"My Ichthyophylax? A noble idea that has puzzled all the parish. A sort of a grill that only works one way. It keeps all my fish from going down to my neighbours, and yet allows theirs to come up to me; and when they come up, they can never get back. At the other end of my property, I have the same contrivance inverted, so that all the fish come down to me, but none of them can go up again. I saw the thing offered in a sporting paper, and paid a lot of money for it in London. Reverend, isn't it a grand invention? It intercepts them all, like a sluicegate."

"Extremely ingenious, no doubt," replied the parson. "But is not it what a fair-minded person would consider rather selfish?"
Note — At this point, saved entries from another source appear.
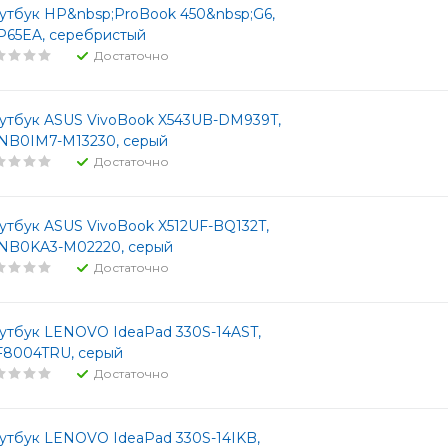
утбук HP&nbsp;ProBook 450&nbsp;G6,
P65EA, серебристый
Достаточно
утбук ASUS VivoBook X543UB-DM939T,
NB0IM7-M13230, серый
Достаточно
утбук ASUS VivoBook X512UF-BQ132T,
NB0KA3-M02220, серый
Достаточно
утбук LENOVO IdeaPad 330S-14AST,
F8004TRU, серый
Достаточно
утбук LENOVO IdeaPad 330S-14IKB,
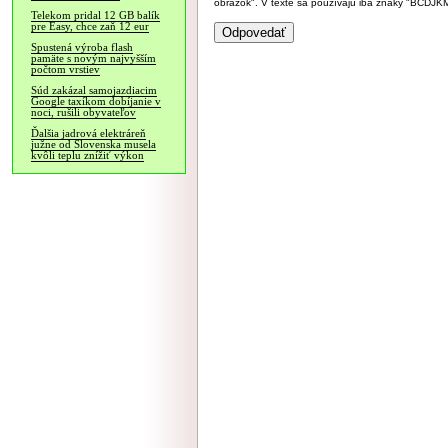
obrázok". V texte sa používajú iba znaky "BC
Telekom pridal 12 GB balík
pre Easy, chce zaň 12 eur
Spustená výroba flash
pamäte s novým najvyšším
počtom vrstiev
Súd zakázal samojazdiacim
Google taxíkom dobíjanie v
noci, rušili obyvateľov
Ďalšia jadrová elektráreň
južne od Slovenska musela
kvôli teplu znížiť výkon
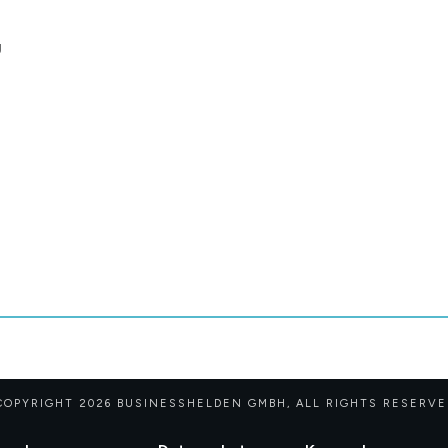
g
COPYRIGHT
2026
BUSINESSHELDEN GMBH
, ALL RIGHTS RESERVE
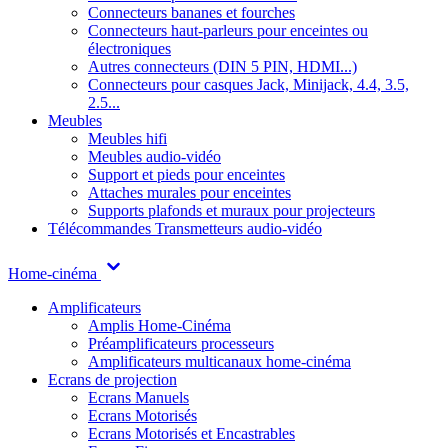
Connecteurs bananes et fourches
Connecteurs haut-parleurs pour enceintes ou
électroniques
Autres connecteurs (DIN 5 PIN, HDMI...)
Connecteurs pour casques Jack, Minijack, 4.4, 3.5,
2.5...
Meubles
Meubles hifi
Meubles audio-vidéo
Support et pieds pour enceintes
Attaches murales pour enceintes
Supports plafonds et muraux pour projecteurs
Télécommandes
Transmetteurs audio-vidéo
Home-cinéma
Amplificateurs
Amplis Home-Cinéma
Préamplificateurs processeurs
Amplificateurs multicanaux home-cinéma
Ecrans de projection
Ecrans Manuels
Ecrans Motorisés
Ecrans Motorisés et Encastrables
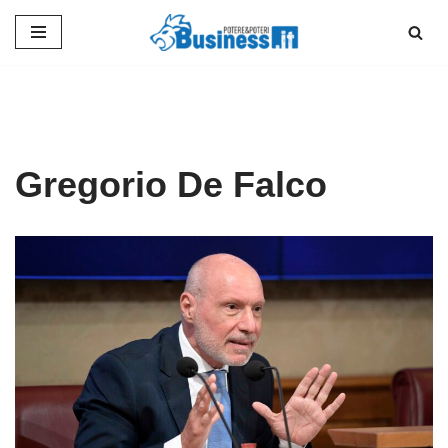
Vai
al
contenuto
Gregorio De Falco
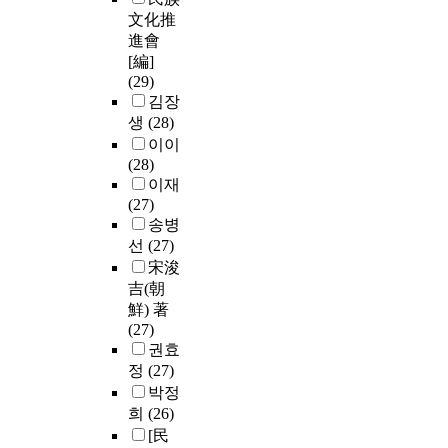
文化推
進會
[編]
(29)
김장
생
(28)
이이
(28)
이재
(27)
송병
선
(27)
宋浚
吉(朝
鮮) 著
(27)
권효
정
(27)
박정
희
(26)
[民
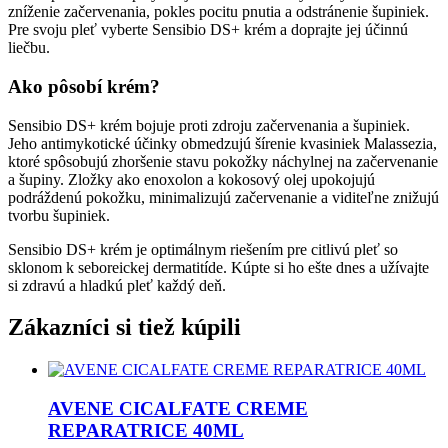
zníženie začervenania, pokles pocitu pnutia a odstránenie šupiniek.
Pre svoju pleť vyberte Sensibio DS+ krém a doprajte jej účinnú
liečbu.
Ako pôsobí krém?
Sensibio DS+ krém bojuje proti zdroju začervenania a šupiniek.
Jeho antimykotické účinky obmedzujú šírenie kvasiniek Malassezia,
ktoré spôsobujú zhoršenie stavu pokožky náchylnej na začervenanie
a šupiny. Zložky ako enoxolon a kokosový olej upokojujú
podráždenú pokožku, minimalizujú začervenanie a viditeľne znižujú
tvorbu šupiniek.
Sensibio DS+ krém je optimálnym riešením pre citlivú pleť so
sklonom k seboreickej dermatitíde. Kúpte si ho ešte dnes a užívajte
si zdravú a hladkú pleť každý deň.
Zákazníci si tiež kúpili
AVENE CICALFATE CREME
REPARATRICE 40ML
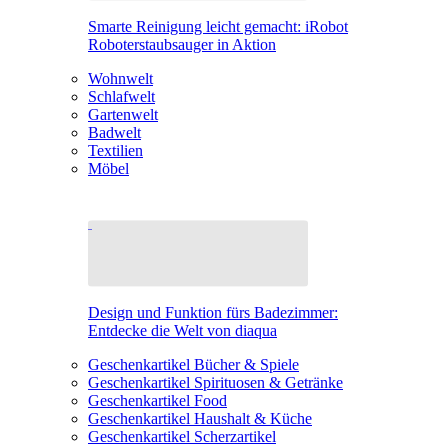
Smarte Reinigung leicht gemacht: iRobot
Roboterstaubsauger in Aktion
Wohnwelt
Schlafwelt
Gartenwelt
Badwelt
Textilien
Möbel
Design und Funktion fürs Badezimmer:
Entdecke die Welt von diaqua
Geschenkartikel Bücher & Spiele
Geschenkartikel Spirituosen & Getränke
Geschenkartikel Food
Geschenkartikel Haushalt & Küche
Geschenkartikel Scherzartikel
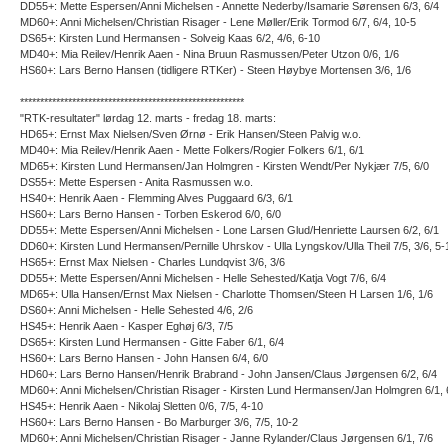
DD55+: Mette Espersen/Anni Michelsen - Annette Nederby/Isamarie Sørensen 6/3, 6/4
MD60+: Anni Michelsen/Christian Risager - Lene Møller/Erik Tormod 6/7, 6/4, 10-5
DS65+: Kirsten Lund Hermansen - Solveig Kaas 6/2, 4/6, 6-10
MD40+: Mia Reilev/Henrik Aaen - Nina Bruun Rasmussen/Peter Utzon 0/6, 1/6
HS60+: Lars Berno Hansen (tidligere RTKer) - Steen Høybye Mortensen 3/6, 1/6
********************************************************
"RTK-resultater" lørdag 12. marts - fredag 18. marts:
HD65+: Ernst Max Nielsen/Sven Ørnø - Erik Hansen/Steen Palvig w.o.
MD40+: Mia Reilev/Henrik Aaen - Mette Folkers/Rogier Folkers 6/1, 6/1
MD65+: Kirsten Lund Hermansen/Jan Holmgren - Kirsten Wendt/Per Nykjær 7/5, 6/0
DS55+: Mette Espersen - Anita Rasmussen w.o.
HS40+: Henrik Aaen - Flemming Alves Puggaard 6/3, 6/1
HS60+: Lars Berno Hansen - Torben Eskerod 6/0, 6/0
DD55+: Mette Espersen/Anni Michelsen - Lone Larsen Glud/Henriette Laursen 6/2, 6/1
DD60+: Kirsten Lund Hermansen/Pernille Uhrskov - Ulla Lyngskov/Ulla Theil 7/5, 3/6, 5-
HS65+: Ernst Max Nielsen - Charles Lundqvist 3/6, 3/6
DD55+: Mette Espersen/Anni Michelsen - Helle Sehested/Katja Vogt 7/6, 6/4
MD65+: Ulla Hansen/Ernst Max Nielsen - Charlotte Thomsen/Steen H Larsen 1/6, 1/6
DS60+: Anni Michelsen - Helle Sehested 4/6, 2/6
HS45+: Henrik Aaen - Kasper Eghøj 6/3, 7/5
DS65+: Kirsten Lund Hermansen - Gitte Faber 6/1, 6/4
HS60+: Lars Berno Hansen - John Hansen 6/4, 6/0
HD60+: Lars Berno Hansen/Henrik Brabrand - John Jansen/Claus Jørgensen 6/2, 6/4
MD60+: Anni Michelsen/Christian Risager - Kirsten Lund Hermansen/Jan Holmgren 6/1, 
HS45+: Henrik Aaen - Nikolaj Sletten 0/6, 7/5, 4-10
HS60+: Lars Berno Hansen - Bo Marburger 3/6, 7/5, 10-2
MD60+: Anni Michelsen/Christian Risager - Janne Rylander/Claus Jørgensen 6/1, 7/6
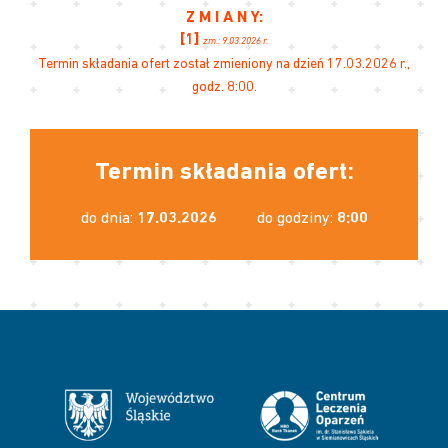
Z M I A N Y:
[1]
zm.: 9.03.2026 r.
Termin składania ofert został zmieniony na dzień 17.03.2026 r.,
godz. 8:00.
Termin składania ofert:
do dnia:
17.03.2026
do godziny:
8:00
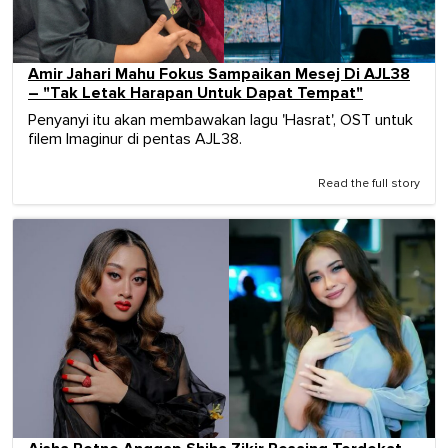
Amir Jahari Mahu Fokus Sampaikan Mesej Di AJL38
– "Tak Letak Harapan Untuk Dapat Tempat"
Penyanyi itu akan membawakan lagu 'Hasrat', OST untuk
filem Imaginur di pentas AJL38.
Read the full story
"Not at all. They would like to have my fish, if they could; and so I anticipate them, and get theirs. Quite the rule of the Scriptures, Reverend."

"I think that I have read a text," said Master Pike, stroking his long chin, and not quite sure that he quoted aright; "the snare which he laid for others, in the same are his own feet taken!"

"A very fine text," replied Dr. Gronow, with one of his most sarcastic smiles; "and the special favourite of the Lord must have realized it too often. But what has that to do with my Ichthyophylax?"

"Nothing, sir. Only that you have set it so that it works in the wrong direction. All the fish go out, but they can't come back. And if it is so at the upper end, no wonder that you catch nothing."

"Can I ever call any man a fool again?" cried the doctor, when thoroughly convinced.

"Perhaps that disability will be no loss;" Mr. Penniloe answered quietly.

FOOTNOTE:

[2] This proved too true, as may be shown hereafter.